■ Your goal: All of the records below must be output exactly, with no pictures carried over.
Material for this exercise section start
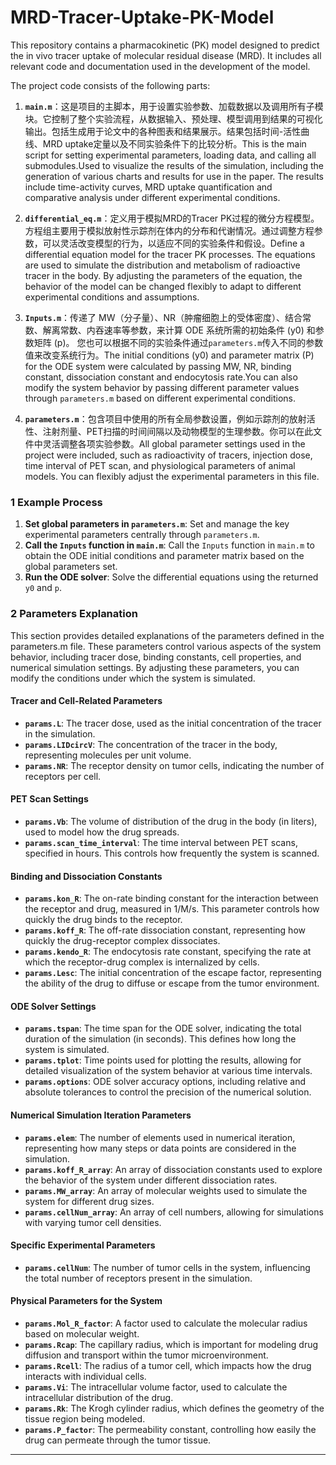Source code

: # MRD-Tracer-Uptake-PK-Model
This repository contains a pharmacokinetic (PK) model designed to predict the in vivo tracer uptake of molecular residual disease (MRD). It includes all relevant code and documentation used in the development of the model.

The project code consists of the following parts:

1. **`main.m`**：这是项目的主脚本，用于设置实验参数、加载数据以及调用所有子模块。它控制了整个实验流程，从数据输入、预处理、模型调用到结果的可视化输出。包括生成用于论文中的各种图表和结果展示。结果包括时间-活性曲线、MRD uptake定量以及不同实验条件下的比较分析。This is the main script for setting experimental parameters, loading data, and calling all submodules.Used to visualize the results of the simulation, including the generation of various charts and results for use in the paper. The results include time-activity curves, MRD uptake quantification and comparative analysis under different experimental conditions.
   
2. **`differential_eq.m`**：定义用于模拟MRD的Tracer PK过程的微分方程模型。方程组主要用于模拟放射性示踪剂在体内的分布和代谢情况。通过调整方程参数，可以灵活改变模型的行为，以适应不同的实验条件和假设。Define a differential equation model for the tracer PK processes. The equations are used to simulate the distribution and metabolism of radioactive tracer in the body. By adjusting the parameters of the equation, the behavior of the model can be changed flexibly to adapt to different experimental conditions and assumptions.
   
3. **`Inputs.m`**：传递了 MW（分子量）、NR（肿瘤细胞上的受体密度）、结合常数、解离常数、内吞速率等参数，来计算 ODE 系统所需的初始条件 (y0) 和参数矩阵 (p)。
您也可以根据不同的实验条件通过`parameters.m`传入不同的参数值来改变系统行为。The initial conditions (y0) and parameter matrix (P) for the ODE system were calculated by passing MW, NR, binding constant, dissociation constant and endocytosis rate.You can also modify the system behavior by passing different parameter values through `parameters.m` based on different experimental conditions.

4. **`parameters.m`**：包含项目中使用的所有全局参数设置，例如示踪剂的放射活性、注射剂量、PET扫描的时间间隔以及动物模型的生理参数。你可以在此文件中灵活调整各项实验参数。All global parameter settings used in the project were included, such as radioactivity of tracers, injection dose, time interval of PET scan, and physiological parameters of animal models. You can flexibly adjust the experimental parameters in this file.

### 1 Example Process

1. **Set global parameters in `parameters.m`**: Set and manage the key experimental parameters centrally through `parameters.m`.
2. **Call the `Inputs` function in `main.m`**: Call the `Inputs` function in `main.m` to obtain the ODE initial conditions and parameter matrix based on the global parameters set.
3. **Run the ODE solver**: Solve the differential equations using the returned `y0` and `p`.


### 2 Parameters Explanation
This section provides detailed explanations of the parameters defined in the parameters.m file. These parameters control various aspects of the system behavior, including tracer dose, binding constants, cell properties, and numerical simulation settings. By adjusting these parameters, you can modify the conditions under which the system is simulated.

#### Tracer and Cell-Related Parameters

- **`params.L`**: The tracer dose, used as the initial concentration of the tracer in the simulation.
- **`params.LIDcircV`**: The concentration of the tracer in the body, representing molecules per unit volume.
- **`params.NR`**: The receptor density on tumor cells, indicating the number of receptors per cell.

#### PET Scan Settings

- **`params.Vb`**: The volume of distribution of the drug in the body (in liters), used to model how the drug spreads.
- **`params.scan_time_interval`**: The time interval between PET scans, specified in hours. This controls how frequently the system is scanned.

#### Binding and Dissociation Constants

- **`params.kon_R`**: The on-rate binding constant for the interaction between the receptor and drug, measured in 1/M/s. This parameter controls how quickly the drug binds to the receptor.
- **`params.koff_R`**: The off-rate dissociation constant, representing how quickly the drug-receptor complex dissociates.
- **`params.kendo_R`**: The endocytosis rate constant, specifying the rate at which the receptor-drug complex is internalized by cells.
- **`params.Lesc`**: The initial concentration of the escape factor, representing the ability of the drug to diffuse or escape from the tumor environment.

#### ODE Solver Settings

- **`params.tspan`**: The time span for the ODE solver, indicating the total duration of the simulation (in seconds). This defines how long the system is simulated.
- **`params.tplot`**: Time points used for plotting the results, allowing for detailed visualization of the system behavior at various time intervals.
- **`params.options`**: ODE solver accuracy options, including relative and absolute tolerances to control the precision of the numerical solution.

#### Numerical Simulation Iteration Parameters

- **`params.elem`**: The number of elements used in numerical iteration, representing how many steps or data points are considered in the simulation.
- **`params.koff_R_array`**: An array of dissociation constants used to explore the behavior of the system under different dissociation rates.
- **`params.MW_array`**: An array of molecular weights used to simulate the system for different drug sizes.
- **`params.cellNum_array`**: An array of cell numbers, allowing for simulations with varying tumor cell densities.

#### Specific Experimental Parameters

- **`params.cellNum`**: The number of tumor cells in the system, influencing the total number of receptors present in the simulation.

#### Physical Parameters for the System

- **`params.Mol_R_factor`**: A factor used to calculate the molecular radius based on molecular weight.
- **`params.Rcap`**: The capillary radius, which is important for modeling drug diffusion and transport within the tumor microenvironment.
- **`params.Rcell`**: The radius of a tumor cell, which impacts how the drug interacts with individual cells.
- **`params.Vi`**: The intracellular volume factor, used to calculate the intracellular distribution of the drug.
- **`params.Rk`**: The Krogh cylinder radius, which defines the geometry of the tissue region being modeled.
- **`params.P_factor`**: The permeability constant, controlling how easily the drug can permeate through the tumor tissue.

---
Material for this exercise section end
■ Written solution:
Source code

: # MRD-Tracer-Uptake-PK-Model
This repository contains a pharmacokinetic (PK) model designed to predict the in vivo tracer uptake of molecular residual disease (MRD). It includes all relevant code and documentation used in the development of the model.

The project code consists of the following parts:

1. **`main.m`**：这是项目的主脚本，用于设置实验参数、加载数据以及调用所有子模块。它控制了整个实验流程，从数据输入、预处理、模型调用到结果的可视化输出。包括生成用于论文中的各种图表和结果展示。结果包括时间-活性曲线、MRD uptake定量以及不同实验条件下的比较分析。This is the main script for setting experimental parameters, loading data, and calling all submodules.Used to visualize the results of the simulation, including the generation of various charts and results for use in the paper. The results include time-activity curves, MRD uptake quantification and comparative analysis under different experimental conditions.
   
2. **`differential_eq.m`**：定义用于模拟MRD的Tracer PK过程的微分方程模型。方程组主要用于模拟放射性示踪剂在体内的分布和代谢情况。通过调整方程参数，可以灵活改变模型的行为，以适应不同的实验条件和假设。Define a differential equation model for the tracer PK processes. The equations are used to simulate the distribution and metabolism of radioactive tracer in the body. By adjusting the parameters of the equation, the behavior of the model can be changed flexibly to adapt to different experimental conditions and assumptions.
   
3. **`Inputs.m`**：传递了 MW（分子量）、NR（肿瘤细胞上的受体密度）、结合常数、解离常数、内吞速率等参数，来计算 ODE 系统所需的初始条件 (y0) 和参数矩阵 (p)。
您也可以根据不同的实验条件通过`parameters.m`传入不同的参数值来改变系统行为。The initial conditions (y0) and parameter matrix (P) for the ODE system were calculated by passing MW, NR, binding constant, dissociation constant and endocytosis rate.You can also modify the system behavior by passing different parameter values through `parameters.m` based on different experimental conditions.

4. **`parameters.m`**：包含项目中使用的所有全局参数设置，例如示踪剂的放射活性、注射剂量、PET扫描的时间间隔以及动物模型的生理参数。你可以在此文件中灵活调整各项实验参数。All global parameter settings used in the project were included, such as radioactivity of tracers, injection dose, time interval of PET scan, and physiological parameters of animal models. You can flexibly adjust the experimental parameters in this file.

### 1 Example Process

1. **Set global parameters in `parameters.m`**: Set and manage the key experimental parameters centrally through `parameters.m`.
2. **Call the `Inputs` function in `main.m`**: Call the `Inputs` function in `main.m` to obtain the ODE initial conditions and parameter matrix based on the global parameters set.
3. **Run the ODE solver**: Solve the differential equations using the returned `y0` and `p`.


### 2 Parameters Explanation
This section provides detailed explanations of the parameters defined in the parameters.m file. These parameters control various aspects of the system behavior, including tracer dose, binding constants, cell properties, and numerical simulation settings. By adjusting these parameters, you can modify the conditions under which the system is simulated.

#### Tracer and Cell-Related Parameters

- **`params.L`**: The tracer dose, used as the initial concentration of the tracer in the simulation.
- **`params.LIDcircV`**: The concentration of the tracer in the body, representing molecules per unit volume.
- **`params.NR`**: The receptor density on tumor cells, indicating the number of receptors per cell.

#### PET Scan Settings

- **`params.Vb`**: The volume of distribution of the drug in the body (in liters), used to model how the drug spreads.
- **`params.scan_time_interval`**: The time interval between PET scans, specified in hours. This controls how frequently the system is scanned.

#### Binding and Dissociation Constants

- **`params.kon_R`**: The on-rate binding constant for the interaction between the receptor and drug, measured in 1/M/s. This parameter controls how quickly the drug binds to the receptor.
- **`params.koff_R`**: The off-rate dissociation constant, representing how quickly the drug-receptor complex dissociates.
- **`params.kendo_R`**: The endocytosis rate constant, specifying the rate at which the receptor-drug complex is internalized by cells.
- **`params.Lesc`**: The initial concentration of the escape factor, representing the ability of the drug to diffuse or escape from the tumor environment.

#### ODE Solver Settings

- **`params.tspan`**: The time span for the ODE solver, indicating the total duration of the simulation (in seconds). This defines how long the system is simulated.
- **`params.tplot`**: Time points used for plotting the results, allowing for detailed visualization of the system behavior at various time intervals.
- **`params.options`**: ODE solver accuracy options, including relative and absolute tolerances to control the precision of the numerical solution.

#### Numerical Simulation Iteration Parameters

- **`params.elem`**: The number of elements used in numerical iteration, representing how many steps or data points are considered in the simulation.
- **`params.koff_R_array`**: An array of dissociation constants used to explore the behavior of the system under different dissociation rates.
- **`params.MW_array`**: An array of molecular weights used to simulate the system for different drug sizes.
- **`params.cellNum_array`**: An array of cell numbers, allowing for simulations with varying tumor cell densities.

#### Specific Experimental Parameters

- **`params.cellNum`**: The number of tumor cells in the system, influencing the total number of receptors present in the simulation.

#### Physical Parameters for the System

- **`params.Mol_R_factor`**: A factor used to calculate the molecular radius based on molecular weight.
- **`params.Rcap`**: The capillary radius, which is important for modeling drug diffusion and transport within the tumor microenvironment.
- **`params.Rcell`**: The radius of a tumor cell, which impacts how the drug interacts with individual cells.
- **`params.Vi`**: The intracellular volume factor, used to calculate the intracellular distribution of the drug.
- **`params.Rk`**: The Krogh cylinder radius, which defines the geometry of the tissue region being modeled.
- **`params.P_factor`**: The permeability constant, controlling how easily the drug can permeate through the tumor tissue.

---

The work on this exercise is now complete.